The Library now offers wireless Internet service for your laptop while
in the Main Library. You'll be able to surf the Internet including connecting
to the Library’s remote Internet Homepage (www.ci.newton.ma.us/Library).
All you need is a wireless card installed in your laptop.
Most laptops are equipped with or can accept wireless network cards.
These cards may be purchased at any computer hardware supplier.
Purchase of our wireless equipment was made possible through the generosity
of donors to the Fall 2002 Library Lovers' Eve.
Stay abreast of legislative and executive activity on Beacon Hill
by using our online database: State House News Service. Its unbiased,
up-to-the-minute coverage lets you track bills, issues or commitees,
gives background on officials and has a daily digest and calendar. The
archives are searchable from 1986 to the present.

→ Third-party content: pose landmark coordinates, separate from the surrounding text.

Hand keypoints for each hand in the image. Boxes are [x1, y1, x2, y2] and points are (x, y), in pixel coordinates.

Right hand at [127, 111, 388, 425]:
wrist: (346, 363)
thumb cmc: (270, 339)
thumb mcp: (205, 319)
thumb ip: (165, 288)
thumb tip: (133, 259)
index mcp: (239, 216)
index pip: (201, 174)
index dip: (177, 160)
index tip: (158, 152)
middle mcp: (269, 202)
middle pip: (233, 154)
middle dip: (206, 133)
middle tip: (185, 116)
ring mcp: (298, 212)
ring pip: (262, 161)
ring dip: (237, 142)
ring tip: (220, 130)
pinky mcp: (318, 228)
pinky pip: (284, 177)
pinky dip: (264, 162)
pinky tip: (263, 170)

You’ll find this database on Main Library and branch computers only.
To try to, please click here.
Newton Camera Club Display

The
Nonantum branch is proud to present a beautiful rotating exhibit of
photos by Newton Camera Club members. Drop in during branch hours.
Please Don't Save Seats!

When attending a Sunday after-noon concert, please do not save more than one seat as this deprives others of attending the concert. The rule is first come, first served.